A good example presented by Kusimba is of a farmer, Dorcas, who was in her seventies and was the central node of her family’s remittance network. She had nine children, two of whom live overseas, and 44 grandchildren. She regularly received remittances from her children, with which she was able to expand her house and buy livestock. But, more interestingly, she also bundled remittances together to send to others in need. Eventually, to prevent Dorcas from passing the money onto others, her children stopped sending her money and instead sent it to a nearby store, which would deliver groceries to her. 

This example is indicative of the complexities of mobile money and the competing interests that surround it. Dorca’s children wanted her to benefit from the money personally; they were not so interested in supporting her neighbours.
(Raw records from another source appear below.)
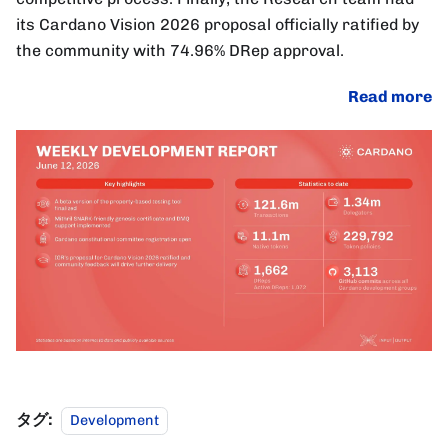
its Cardano Vision 2026 proposal officially ratified by
the community with 74.96% DRep approval.
Read more
タグ:
Development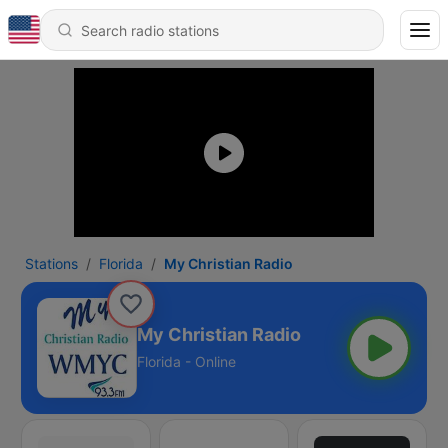
Stations
Florida
My Christian Radio
My Christian Radio
Florida - Online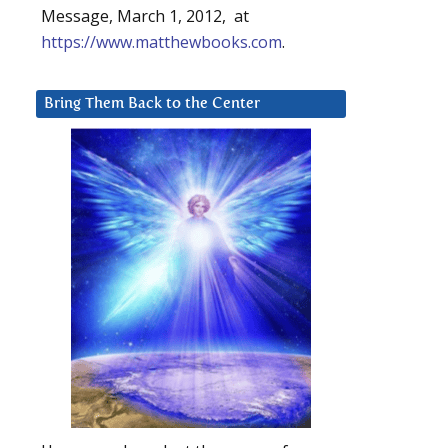
Message, March 1, 2012, at
https://www.matthewbooks.com
.
l
Bring Them Back to the Center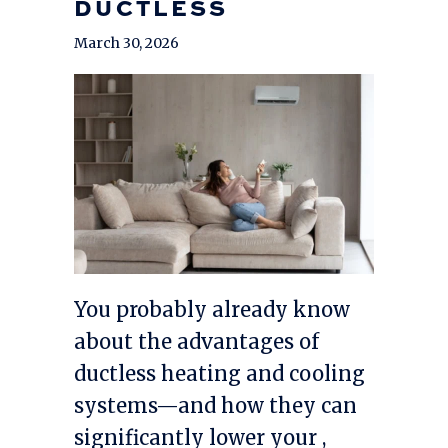
DUCTLESS
March 30, 2026
You probably already know
about the advantages of
ductless heating and cooling
systems—and how they can
significantly lower your ,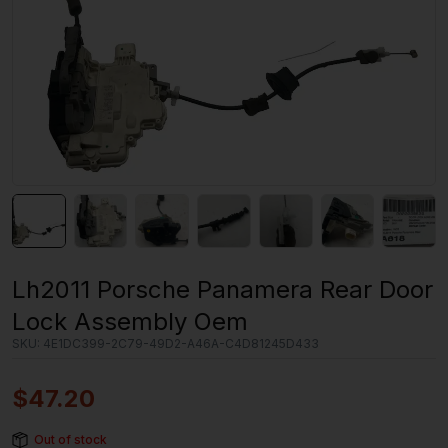
Lh2011 Porsche Panamera Rear Door
Lock Assembly Oem
SKU:
4E1DC399-2C79-49D2-A46A-C4D81245D433
$
47.20
Out of stock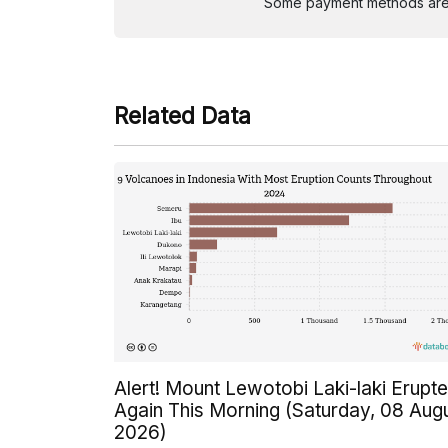
Some payment methods are st
Related Data
Alert! Mount Lewotobi Laki-laki Erupt
Again This Morning (Saturday, 08 Aug
2026)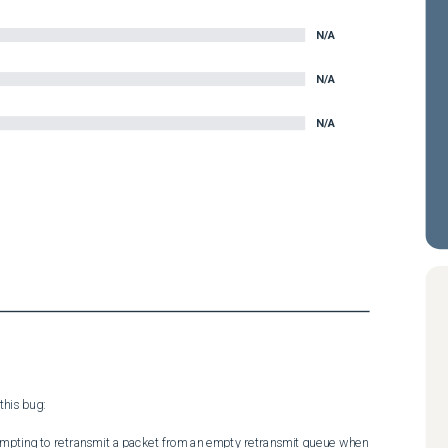
N/A
N/A
N/A
his bug:

tempting to retransmit a packet from an empty retransmit queue when 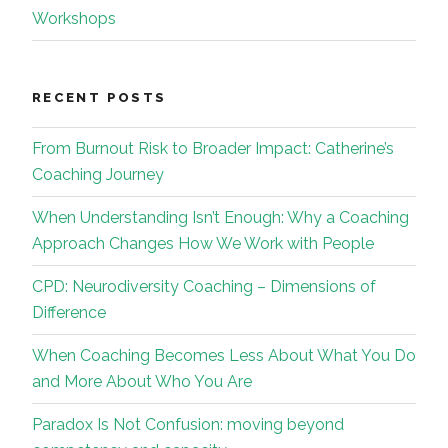
Workshops
RECENT POSTS
From Burnout Risk to Broader Impact: Catherine’s
Coaching Journey
When Understanding Isn’t Enough: Why a Coaching
Approach Changes How We Work with People
CPD: Neurodiversity Coaching – Dimensions of
Difference
When Coaching Becomes Less About What You Do
and More About Who You Are
Paradox Is Not Confusion: moving beyond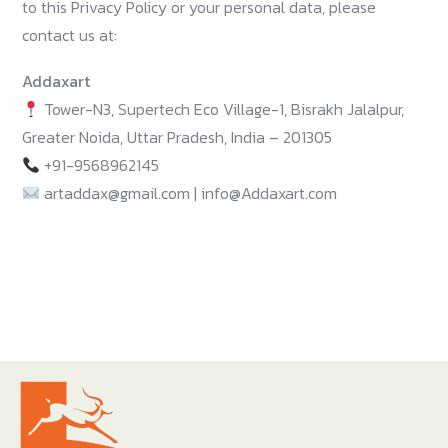
to this Privacy Policy or your personal data, please
contact us at:
Addaxart
Tower-N3, Supertech Eco Village-1, Bisrakh Jalalpur,
Greater Noida, Uttar Pradesh, India – 201305
+91-9568962145
artaddax@gmail.com | info@Addaxart.com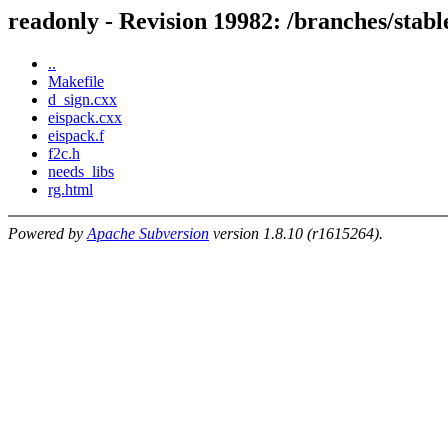
readonly - Revision 19982: /branches/sta
..
Makefile
d_sign.cxx
eispack.cxx
eispack.f
f2c.h
needs_libs
rg.html
Powered by
Apache Subversion
version 1.8.10 (r1615264).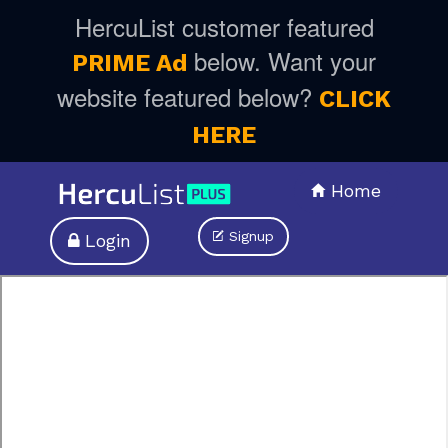
HercuList customer featured
below. Want your
PRIME Ad
website featured below?
CLICK
HERE
Home
Signup
Login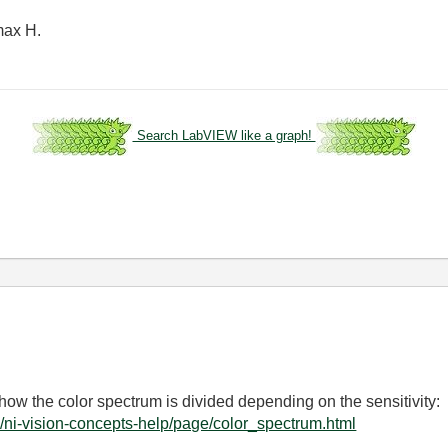
 max H.
Search LabVIEW like a graph!
how the color spectrum is divided depending on the sensitivity:
/ni-vision-concepts-help/page/color_spectrum.html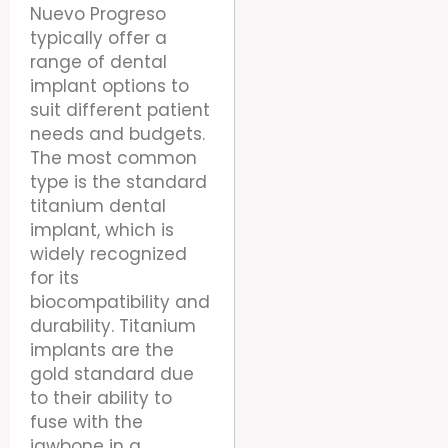
Nuevo Progreso
typically offer a
range of dental
implant options to
suit different patient
needs and budgets.
The most common
type is the standard
titanium dental
implant, which is
widely recognized
for its
biocompatibility and
durability. Titanium
implants are the
gold standard due
to their ability to
fuse with the
jawbone in a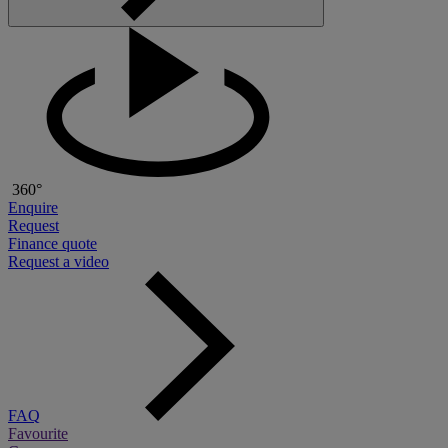
360°
Enquire
Request
Finance quote
Request a video
FAQ
Favourite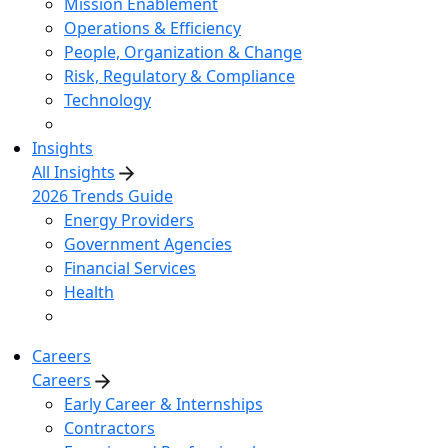
Mission Enablement
Operations & Efficiency
People, Organization & Change
Risk, Regulatory & Compliance
Technology
Insights
All Insights
2026 Trends Guide
Energy Providers
Government Agencies
Financial Services
Health
Careers
Careers
Early Career & Internships
Contractors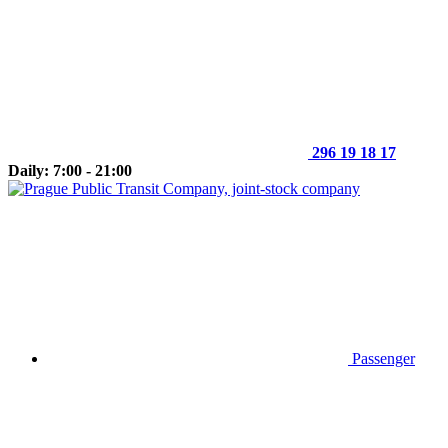
296 19 18 17
Daily: 7:00 - 21:00
Passenger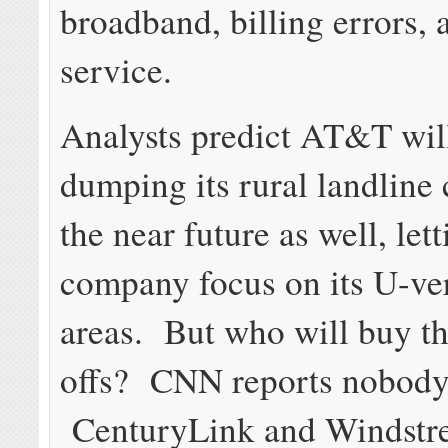
broadband, billing errors,
service.
Analysts predict AT&T will
dumping its rural landline
the near future as well, lett
company focus on its U-ve
areas. But who will buy th
offs? CNN reports nobody
CenturyLink and Windstr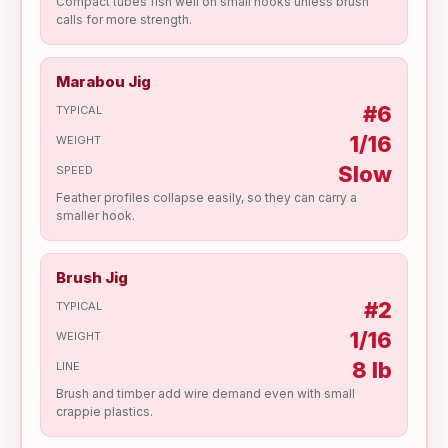
Compact tubes fish well on small hooks unless brush
calls for more strength.
Marabou Jig
#6
TYPICAL
1/16
WEIGHT
Slow
SPEED
Feather profiles collapse easily, so they can carry a
smaller hook.
Brush Jig
#2
TYPICAL
1/16
WEIGHT
8 lb
LINE
Brush and timber add wire demand even with small
crappie plastics.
But Dorca felt both a desire to help others and pressure to do so; indeed, it is likely that she gained ‘social capital’ from helping others, who ‘owed’ her some kind of favour in return. 

Indeed, Kusimba points out that sending money can be a way of avoiding doing ‘care’ work; for example, children living in cities might send money home rather than travelling back to their rural communities to help out with the harvest or with caring for a sick relative. Here we get to the essence of what money is: a web of reciprocity mediated by some kind of token (in this case, a digital token) that is interchangeable with non-monetary exchange.

As much as money can be used to build social relations, it can also result in disappointment. Emmanuel, a young, unmarried man in his twenties, was born when his mother was a teenager and he was raised by his maternal grandmother. He was trying to build a relationship with his father, and things were looking promising when his father offered to build Emmanual a house on his land. Emmanuel sent him money to buy 16 sheets of iron for the walls, but the house was built with only seven. The fact that he had not actually been accepted in the family was hammered home when his stepmother thanked him for building a house for her children.

Both money and technology are implicated in the complex relationships illustrated by these stories. In Dorca’s case, her role as the hub of a remittance network would have been almost impossible without mobile money. Phones allowed this group to both send money and communicate with each other—intermeshed ways of demonstrating their relationship. 

In Emmanual’s case, the mobile phone was a means for him to reach out to his father to connect via both chatting and sending money. But ultimately it was not enough: most of their communication was remote, via mobile phone, and could not make up for the fact that they had never had enough face-to-face contact to establish a strong relationship in the first place. 

Finally, Kusimba points out that neither money, nor the ability to send it via mobile, are helpful for people who do not have relatives with spare cash. Indeed, the history of financial inclusion has shown that the ‘poorest of the poor’ are the least likely to benefit from access to financial services. Kusimba notes that during the Covid-19 pandemic, many Kenyans’ remittance networks dried up, and people could not pay for basic needs. 

What insights can we glean from Kusimba’s discussions of human complexity? Overall, her viewpoint is positive. When money and technology intersect, they allow people to do creative things that enhance social relations and their personal wellbeing. But this positive result is not inevitable, and there will always be people who are left out, and others who are at times worse off by virtue of being digitally financially included. 

As we design more and more interesting features into fintech, and these technologies reach more and more people, we need to be aware that we are both providing the foundations for human creativity and creating new possibilities for risks. Design decisions, and government policies, should reflect this dual possibility.

Kusimba, S. 2021. Reimagining Money: Kenya in the Digital Finance Revolution. Stanford University Press.